Class 2 NIC will not die

Share this content

In a surprise announcement on 6 September, the Treasury confirmed that class 2 NIC would not be abolished from 6 April 2019 as had been on the cards since 2017.

National insurance contributions (NIC) for the self-employed are unreasonably complicated. The two classes (2 and 4) are paid on different bands of income, and at different rates.

Class 4 costs the individual more (no upper limit) but provides no right to state benefits, it is a pure tax on profits. Class 2 costs a maximum of £153.40 per year (for 2018/19) but it does provide some entitlement to the state pension and certain other state benefits.

The system is a mess, so back in July 2013 (over five years ago!), the government launched a consultation into simplifying NIC for the self-employed. Some streamlining of payment methods was achieved, with class 2 now collected alongside class 4 with income tax paid under self assessment, but the long-term aim was the merge the two classes.   

To merge or or to merge

The class 2 & 4 merger was to take effect from 6 April 2018, but in November 2017 the effective date was pushed back to 6 April 2019. Yesterday’s written statement from Robert Jenrick,  Exchequer Secretary to the Treasury, confirmed that the merger of class 2 and 4 now won’t happen, as class 2 NIC will not be abolished.

The reason given for this U-turn is; “A significant number of self-employed individuals on the lowest profits would have seen the voluntary payment they make to maintain access to the State Pension rise substantially.”

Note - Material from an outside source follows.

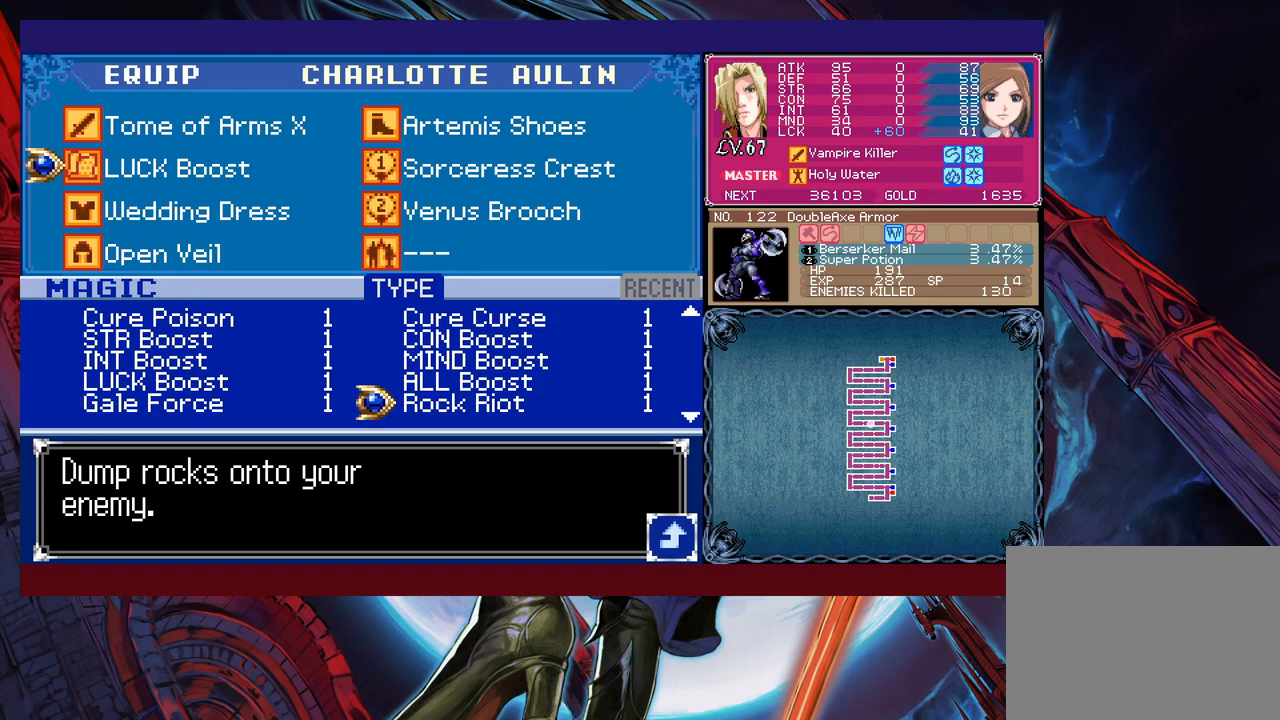
{"buttons": [], "left_stick": "center", "events": [[50, "left_stick", "up"], [133, "left_stick", "center"], [200, "left_stick", "up"], [250, "left_stick", "center"], [300, "left_stick", "up"], [383, "left_stick", "center"], [450, "left_stick", "up"], [500, "left_stick", "center"]]}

This is not credible as the proposed merged class 4 and 2 NIC was to include a mechanism to solve that problem. Those on low profits would have been given a credit towards the state pension without having to pay any NIC at all. This would have operated in a similar fashion to the NI credits for employees who earn between the lower earnings limit (£116 per week) and the primary threshold (£162 per week).    

Good news for expatriates

Individuals who have been resident in the UK for at least three years, and paid into the national insurance system, can continue to make NI contributions by paying class 2 NIC when they move abroad. This is a very useful way for non-resident individuals to build up qualifying years towards to the UK state pension (see Social Security abroad NI38).

The proposed abolition of class 2 NIC was to remove this low-cost route to add credits to their UK state pension entitlement. Those expatriate individuals would have had to change to paying voluntary class 3 NIC, which costs £761.85 per year compared to £153.40 for class 2 (2018/19 rates)    

Rise in Class 4 NIC?

Philip Hammond proposed an increase the rate of class 4 NIC in his first Budget in 2017, from 9% to 10% in 2018, then to 11% in 2019. But there was uproar from “white van man”, as the Conservative Party manifesto had promised there would be no increase in NIC. So Hammond had to back down and there was no increase in the rate of class 4 NIC.

The Conservatives were careful not to make any rash promises about tax rates before the 2017 election, so now the Chancellor should be free to raise NIC rates as he wishes. Will class 4 NIC rise in 2019; perhaps increasing the rate above the upper profits limit (introduced by Gordon Brown) from 2% to 3%?

The burden of increased NIC normally falls on employees and employers, so perhaps we will see increases in the rates of classes 1,1A and 1B NIC. We should find out in the Autumn Budget -  whenever that is.

About Rebecca Cave

Consulting tax editor for I also co-author several annual tax books for Bloomsbury Professional and write newsletters for other publishers.


Please login or register to join the discussion.

10th Sep 2018 11:03

Surely if Mr Hammond wants to raise more all he needs do is reduce the NIC nil band or let it stay at the current figure as he has done for VAT.

Whilst I hate tax rises because they encourage people to work less I accept the country is spending more than it should and the current government does not have a majority so it goes for the easy options.

Thanks (1)
By Mike18
to pauljohnston
10th Sep 2018 13:48

The tired old mantras 'tax rises encourage people to work less' and 'the country is spending more than it should' are both without any basis in economic theory or practical reality. NI is regressive enough, without abolishing the nil rate band and collecting more revenue from those with the lowest incomes. Seems collecting more tax from those most able to pay is not an 'easy option' if you have a vested interest.

Thanks (1)
By Mikolaj
15th Jan 2019 19:00

I am sure that my higher eaners eg. doctors et al. whom had salaries already taking them above the 12% NI contribution threshold so paying just 2% NI or marginal paye income had a class 2 NI exemption for their add-on earnings from self-employment. Has this disappeared? Can't find it anywhere. They get the second bite of the NI free threshold cherry but pay 9% to the upper threshold with class 4 NI and the just 2% above, but why pay class 2 when you pay above threshold class 1A? Paying twice for same NI cover...
The tax package I use keeps adding it on, but seiously I don't think it is due?

Help as HMRC website is no use at all. I would appreciate your thoughts Rebecca.